Un jour, nous considèrerons peut-être la pandémie comme une répétition générale, en regard de ce que l’avenir nous aura réservé. Après un an et demi, chacun peut tirer quelques enseignements, en particulier sur sa propre gestion de l’information. Quand l’inquiétude et la confusion reviendront, qui écouter, qui croire ?
Il se passe rarement aussi peu de temps entre les prédictions et leur éclatement au contact de la réalité. Prenons donc un moment pour nous souvenir de toutes ces voix tonitruantes qui se sont élevées, chacune avec sa vérité, sa conviction, son émotion. Mégalomanes, profiteurs ou simples grandes gueules, on leur a trop accordé notre attention et notre crédulité.
- Les futurologues qui, dès le 16 mars 2020, savaient nous dépeindre le « monde d’après » – en général une projection de leurs désirs ou de leurs craintes ;
- Les marchands de rêve qui avaient, on ne saura jamais comment, trouvé LA solution, le traitement miracle ;
- Les prophètes du déni, capables d’affirmer sans ciller devant une caméra que tout ça n’était pas plus grave qu’une grippe ;
- Ceux qui clamaient leur colère ou leur angoisse sur les réseaux sociaux, et accusaient sans preuves les boucs émissaires du moment.
Quand on arrive en pays étranger, on conseille souvent de ne pas se fier à ceux qui viennent vers vous en clamant « Taxi! ». Ces braves gens veulent juste vous intercepter et vous embarquer dans leur voiture de maraude aux tarifs « maison », avant que vous ne trouviez les vrais taxis, qui attendent plus loin en file. Le même conseil pourrait s’appliquer à l’information et aux opinions ; ceux qui tiennent le plus à les partager n’ont pas forcément les meilleures intentions.
Souvenons-nous aussi de ces idées bien arrêtées que nous avons parfois adoptées dans les premiers temps de la pandémie, fondées sur un ressenti ou un message qui semblait convaincant.
Tant d’affirmations, et si peu d’informations.
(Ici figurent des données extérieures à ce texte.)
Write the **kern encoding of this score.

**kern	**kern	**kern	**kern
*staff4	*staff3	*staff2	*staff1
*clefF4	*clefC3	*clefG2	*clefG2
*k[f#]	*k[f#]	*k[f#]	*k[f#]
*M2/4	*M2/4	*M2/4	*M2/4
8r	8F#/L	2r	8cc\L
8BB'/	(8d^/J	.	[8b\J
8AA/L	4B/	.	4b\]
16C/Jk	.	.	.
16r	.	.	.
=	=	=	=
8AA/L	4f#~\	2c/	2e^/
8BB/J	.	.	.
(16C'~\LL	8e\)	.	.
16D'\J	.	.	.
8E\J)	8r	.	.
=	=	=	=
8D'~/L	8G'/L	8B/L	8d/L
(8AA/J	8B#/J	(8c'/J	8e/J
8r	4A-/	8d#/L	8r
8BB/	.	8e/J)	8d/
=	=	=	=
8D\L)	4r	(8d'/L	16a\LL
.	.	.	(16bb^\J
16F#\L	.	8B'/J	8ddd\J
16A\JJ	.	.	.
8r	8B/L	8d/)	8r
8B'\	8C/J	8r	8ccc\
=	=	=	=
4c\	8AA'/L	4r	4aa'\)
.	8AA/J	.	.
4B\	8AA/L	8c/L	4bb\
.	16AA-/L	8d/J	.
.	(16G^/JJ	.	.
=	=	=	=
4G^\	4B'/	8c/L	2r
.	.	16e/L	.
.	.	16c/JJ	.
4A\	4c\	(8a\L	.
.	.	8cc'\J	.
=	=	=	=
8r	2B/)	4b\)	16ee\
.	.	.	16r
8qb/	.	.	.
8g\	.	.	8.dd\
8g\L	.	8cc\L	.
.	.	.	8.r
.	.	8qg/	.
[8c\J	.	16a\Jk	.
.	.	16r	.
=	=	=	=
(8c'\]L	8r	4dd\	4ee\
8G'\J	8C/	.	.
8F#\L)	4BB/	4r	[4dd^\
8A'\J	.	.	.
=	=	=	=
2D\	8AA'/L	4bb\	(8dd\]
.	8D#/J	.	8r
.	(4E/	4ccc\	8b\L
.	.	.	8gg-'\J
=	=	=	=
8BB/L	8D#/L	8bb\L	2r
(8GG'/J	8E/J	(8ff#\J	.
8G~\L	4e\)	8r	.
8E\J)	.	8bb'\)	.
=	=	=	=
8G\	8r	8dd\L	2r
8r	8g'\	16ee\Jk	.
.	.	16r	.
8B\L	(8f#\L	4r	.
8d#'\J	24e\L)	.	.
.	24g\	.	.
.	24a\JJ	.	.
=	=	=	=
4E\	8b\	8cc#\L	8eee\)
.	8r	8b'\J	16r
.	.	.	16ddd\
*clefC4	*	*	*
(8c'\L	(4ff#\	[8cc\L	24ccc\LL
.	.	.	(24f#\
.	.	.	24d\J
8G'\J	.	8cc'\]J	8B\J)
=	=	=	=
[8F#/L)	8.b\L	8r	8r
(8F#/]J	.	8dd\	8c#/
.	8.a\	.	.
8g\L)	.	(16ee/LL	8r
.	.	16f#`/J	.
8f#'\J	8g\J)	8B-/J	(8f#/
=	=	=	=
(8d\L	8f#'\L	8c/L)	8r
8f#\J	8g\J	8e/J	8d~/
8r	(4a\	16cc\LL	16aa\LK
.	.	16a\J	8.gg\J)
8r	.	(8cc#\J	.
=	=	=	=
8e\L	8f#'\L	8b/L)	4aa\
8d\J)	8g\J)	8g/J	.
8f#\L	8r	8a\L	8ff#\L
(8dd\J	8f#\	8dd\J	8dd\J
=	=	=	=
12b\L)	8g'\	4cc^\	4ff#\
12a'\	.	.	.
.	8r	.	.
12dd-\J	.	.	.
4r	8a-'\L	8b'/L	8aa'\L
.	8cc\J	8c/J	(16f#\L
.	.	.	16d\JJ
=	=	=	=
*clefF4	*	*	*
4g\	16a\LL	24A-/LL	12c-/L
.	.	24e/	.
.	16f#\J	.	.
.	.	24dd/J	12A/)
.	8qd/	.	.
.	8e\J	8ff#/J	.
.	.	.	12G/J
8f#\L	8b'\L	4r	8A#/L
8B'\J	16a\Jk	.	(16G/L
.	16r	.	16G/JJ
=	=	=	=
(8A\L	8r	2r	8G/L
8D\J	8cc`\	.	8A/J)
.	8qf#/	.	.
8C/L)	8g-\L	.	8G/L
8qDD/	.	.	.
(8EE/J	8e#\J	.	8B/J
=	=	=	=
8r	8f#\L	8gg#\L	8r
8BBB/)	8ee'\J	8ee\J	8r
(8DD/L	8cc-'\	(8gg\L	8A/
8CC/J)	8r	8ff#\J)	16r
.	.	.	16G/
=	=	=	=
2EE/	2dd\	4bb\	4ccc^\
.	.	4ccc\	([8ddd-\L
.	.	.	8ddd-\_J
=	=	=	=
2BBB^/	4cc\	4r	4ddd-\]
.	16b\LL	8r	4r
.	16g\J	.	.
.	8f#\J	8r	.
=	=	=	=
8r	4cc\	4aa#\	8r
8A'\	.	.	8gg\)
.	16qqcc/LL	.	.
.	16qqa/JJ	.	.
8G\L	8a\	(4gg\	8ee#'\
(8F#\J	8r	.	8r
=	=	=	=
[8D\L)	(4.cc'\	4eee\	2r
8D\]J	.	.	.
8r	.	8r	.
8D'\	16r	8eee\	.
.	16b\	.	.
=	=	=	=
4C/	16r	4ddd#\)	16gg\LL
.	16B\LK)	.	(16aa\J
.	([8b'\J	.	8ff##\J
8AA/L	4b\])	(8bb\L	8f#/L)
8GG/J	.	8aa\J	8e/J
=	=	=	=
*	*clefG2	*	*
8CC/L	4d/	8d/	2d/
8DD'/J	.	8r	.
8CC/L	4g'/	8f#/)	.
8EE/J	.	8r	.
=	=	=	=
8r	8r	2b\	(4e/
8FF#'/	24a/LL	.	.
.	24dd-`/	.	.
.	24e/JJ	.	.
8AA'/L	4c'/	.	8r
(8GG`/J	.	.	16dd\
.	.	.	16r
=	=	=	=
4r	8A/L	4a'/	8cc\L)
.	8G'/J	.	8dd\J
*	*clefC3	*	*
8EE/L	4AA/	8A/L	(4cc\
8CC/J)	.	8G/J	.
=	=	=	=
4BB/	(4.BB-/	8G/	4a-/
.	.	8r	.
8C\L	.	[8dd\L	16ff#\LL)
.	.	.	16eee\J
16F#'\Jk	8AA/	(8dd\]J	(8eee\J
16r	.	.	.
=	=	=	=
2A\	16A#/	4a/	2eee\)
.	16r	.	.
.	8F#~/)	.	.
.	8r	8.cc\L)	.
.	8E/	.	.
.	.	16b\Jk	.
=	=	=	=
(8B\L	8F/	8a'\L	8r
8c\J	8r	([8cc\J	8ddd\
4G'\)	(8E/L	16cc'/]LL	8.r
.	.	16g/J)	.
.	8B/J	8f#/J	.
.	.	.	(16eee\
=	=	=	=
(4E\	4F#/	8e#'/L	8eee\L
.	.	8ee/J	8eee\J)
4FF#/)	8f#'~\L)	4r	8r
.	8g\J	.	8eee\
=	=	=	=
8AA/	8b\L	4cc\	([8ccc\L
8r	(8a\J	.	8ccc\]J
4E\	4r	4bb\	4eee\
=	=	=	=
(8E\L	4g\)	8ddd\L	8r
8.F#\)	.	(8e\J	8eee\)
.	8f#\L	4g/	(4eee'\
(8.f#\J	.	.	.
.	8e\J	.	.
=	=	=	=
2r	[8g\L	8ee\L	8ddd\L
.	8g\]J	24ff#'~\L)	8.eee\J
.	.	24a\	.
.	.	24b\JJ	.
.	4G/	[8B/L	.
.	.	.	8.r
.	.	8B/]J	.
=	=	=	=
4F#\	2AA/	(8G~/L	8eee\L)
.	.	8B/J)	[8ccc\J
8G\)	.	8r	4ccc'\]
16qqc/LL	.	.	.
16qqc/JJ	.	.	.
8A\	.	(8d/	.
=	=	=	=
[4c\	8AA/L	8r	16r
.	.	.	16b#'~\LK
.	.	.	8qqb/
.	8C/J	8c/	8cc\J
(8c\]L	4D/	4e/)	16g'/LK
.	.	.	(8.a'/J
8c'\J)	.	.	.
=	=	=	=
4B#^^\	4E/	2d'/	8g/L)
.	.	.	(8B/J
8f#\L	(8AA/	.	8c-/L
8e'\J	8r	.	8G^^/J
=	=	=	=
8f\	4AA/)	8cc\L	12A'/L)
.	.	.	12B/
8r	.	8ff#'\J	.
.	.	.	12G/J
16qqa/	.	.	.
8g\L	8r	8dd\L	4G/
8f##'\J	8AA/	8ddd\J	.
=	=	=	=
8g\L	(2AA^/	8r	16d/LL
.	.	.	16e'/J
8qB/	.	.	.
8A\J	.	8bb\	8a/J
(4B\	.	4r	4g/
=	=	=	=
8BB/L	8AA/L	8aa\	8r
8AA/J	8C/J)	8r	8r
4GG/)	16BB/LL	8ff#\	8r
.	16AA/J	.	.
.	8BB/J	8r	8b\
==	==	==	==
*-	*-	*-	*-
Dans 1, 5 ou 20 ans, une autre crise viendra sans doute, aussi dure ou pire. J’aimerais croire que nous aurons appris, au moins un peu, à ne pas écouter les charlatans, ceux qui propagent leur propre aveuglement, ou qui cherchent juste à nourrir leur ego. À moins écouter la voix de nos propres inquiétudes, aussi.
Mais pour cela, il faudra déjà surmonter notre besoin de convictions, dans des situations qui seront définies par l’incertitude.